A atitude geral é a do tipo que, boca atafulhada de pregos, os vai espetando, um a um, no caixão, sem se aperceber que é o próprio caixão que prega. De resto, enquanto martela, vai palrando com o interlocutor e tem resposta pronta para tudo, nunca se deixa apanhar num aperto, transparece-lhe no rosto a satisfação por ser assim tão espertalhaço. Uma mãe diria, desvanecida: já em pequeno era assim, tinha as respostas na ponta da língua! 
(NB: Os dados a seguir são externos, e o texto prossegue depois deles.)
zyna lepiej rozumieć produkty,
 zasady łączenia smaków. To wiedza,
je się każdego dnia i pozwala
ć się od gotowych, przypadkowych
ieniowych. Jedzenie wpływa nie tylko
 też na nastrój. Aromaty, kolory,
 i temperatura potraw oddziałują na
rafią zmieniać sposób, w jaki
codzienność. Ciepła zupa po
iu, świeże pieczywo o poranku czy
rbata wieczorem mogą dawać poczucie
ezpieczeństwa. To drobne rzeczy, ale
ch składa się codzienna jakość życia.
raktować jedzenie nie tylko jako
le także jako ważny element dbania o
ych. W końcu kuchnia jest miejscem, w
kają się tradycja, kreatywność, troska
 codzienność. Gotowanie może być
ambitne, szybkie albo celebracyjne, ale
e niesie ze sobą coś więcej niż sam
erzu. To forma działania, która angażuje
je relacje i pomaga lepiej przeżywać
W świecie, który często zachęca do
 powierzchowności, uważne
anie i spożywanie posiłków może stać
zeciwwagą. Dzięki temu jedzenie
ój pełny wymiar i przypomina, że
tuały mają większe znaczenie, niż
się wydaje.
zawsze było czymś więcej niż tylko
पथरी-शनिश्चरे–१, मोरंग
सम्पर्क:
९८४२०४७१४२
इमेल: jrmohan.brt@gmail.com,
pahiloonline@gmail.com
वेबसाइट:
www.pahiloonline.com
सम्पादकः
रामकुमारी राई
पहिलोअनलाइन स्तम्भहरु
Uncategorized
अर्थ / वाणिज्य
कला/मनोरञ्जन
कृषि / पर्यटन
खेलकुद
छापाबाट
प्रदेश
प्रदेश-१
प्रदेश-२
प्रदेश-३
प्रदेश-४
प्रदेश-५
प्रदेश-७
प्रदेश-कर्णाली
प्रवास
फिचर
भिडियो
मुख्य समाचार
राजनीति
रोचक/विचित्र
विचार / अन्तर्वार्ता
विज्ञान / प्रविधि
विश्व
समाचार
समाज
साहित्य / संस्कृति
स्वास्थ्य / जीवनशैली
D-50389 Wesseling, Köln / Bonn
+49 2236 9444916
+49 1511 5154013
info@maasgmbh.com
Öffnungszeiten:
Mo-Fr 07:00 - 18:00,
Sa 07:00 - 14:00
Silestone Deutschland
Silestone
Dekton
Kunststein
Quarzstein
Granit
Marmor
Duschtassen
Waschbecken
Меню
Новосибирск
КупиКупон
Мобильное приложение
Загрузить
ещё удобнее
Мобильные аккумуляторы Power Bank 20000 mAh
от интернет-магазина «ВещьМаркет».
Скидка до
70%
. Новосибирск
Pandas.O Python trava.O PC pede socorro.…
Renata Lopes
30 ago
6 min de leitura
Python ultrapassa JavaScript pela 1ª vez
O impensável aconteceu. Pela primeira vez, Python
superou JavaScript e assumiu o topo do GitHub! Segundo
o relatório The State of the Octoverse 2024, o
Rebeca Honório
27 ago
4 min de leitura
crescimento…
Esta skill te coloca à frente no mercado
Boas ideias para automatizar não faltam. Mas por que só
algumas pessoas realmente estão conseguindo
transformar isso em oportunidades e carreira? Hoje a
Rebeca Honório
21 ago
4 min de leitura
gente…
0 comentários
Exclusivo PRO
Esta mesma pose é a que transparece na entrevista que dá ao Público em 4 de Março deste ano que corre. No começo da conversa, João Oliveira ainda vai esbracejando na apertada casaca do democrata sensato, reflexivo e equidistante, até reconhece que o que a Rússia praticou na Ucrânia foi uma invasão! (após o tsunami que a posição do PCP desencadeou na opinião pública, tornava-se necessário deitar água na fervura). Mas, no reconhecimento da invasão, não surge nunca uma palavra para censurar Putin ou o Kremlin. Pelo contrário, e à medida que se entusiasma e esquece a contenção que teria jurado a si manter perante os jornalistas, Oliveira vai expondo os tristes ossos do seu dogma sobre o assunto. A saber:

a) A Ucrânia já bombardeava civis no leste do país e isto já no tempo de Zelenskii;

b) O Presidente Zelenskii fartou-se de incorporar nazis nas suas forças armadas (a presença consentida destes nazis é sublinhada três vezes por Oliveira ao longo da entrevista);

c) Os ucranianos estavam a conduzir uma limpeza étnica no Donbass;

d) O regime de Zelenski, para além de nazi, é xenófobo;

e) A revolução de Maidan (praça símbolo do momento em que a Ucrânia, em 2014, se libertou do regime fantoche, imposto por Moscovo) é designada por João Oliveira por "aquilo a que se chamou a revolução de Maidan" e durante a qual ele viu, em videos, "batalhões nazis a vangloriarem-se".

Putin não diria melhor, aliás tudo isto é, por uma pena, o que Putin e o seu regime assassino afirmam todos os dias como justificação para a invasão.

Razão tem Jerónimo de Sousa para exibir um ar crescentemente preocupado sempre que aparece em público. Coitado do homem, deve ter noção que, depois dele, nada vai sobrar do partido: nem deputados, nem dirigentes, nem votos. Com os putativos herdeiros à sua disposição, alegremente atarefados a selar e exibir o caixão, o PCP não vai longe. As causas do óbito resumir-se-ão em frase curta: suicídio por obsolescência.  

02 março 2022

DIZ-ME COM QUEM VOTAS...

Senti-me envergonhado de ser português quando soube que 2 deputados europeus portugueses tinham votado contra a resolução do Parlamento Europeu que condenou a invasão da Ucrânia pela Rússia. A resolução foi aprovada por 637 votos a favor e uns miseráveis 13 votos contra (1,3 % do total). Nos 13 que votarem contra, estão os 2 portugueses do PCP, 3 ou 4 comunistas gregos, 2 ou 3 Verdes e, pelo menos, 1 deputado do grupo Identidade e Democracia, o grupo da extrema-direita no Parlamento Europeu em que se filia Marie le Pen e onde, orgulhosamente, o Chega acabou de ser aceite. Sandra Pereira e João Pimenta Lopes (os eurodeputados do PCP que votaram contra) estão assim em boa companhia!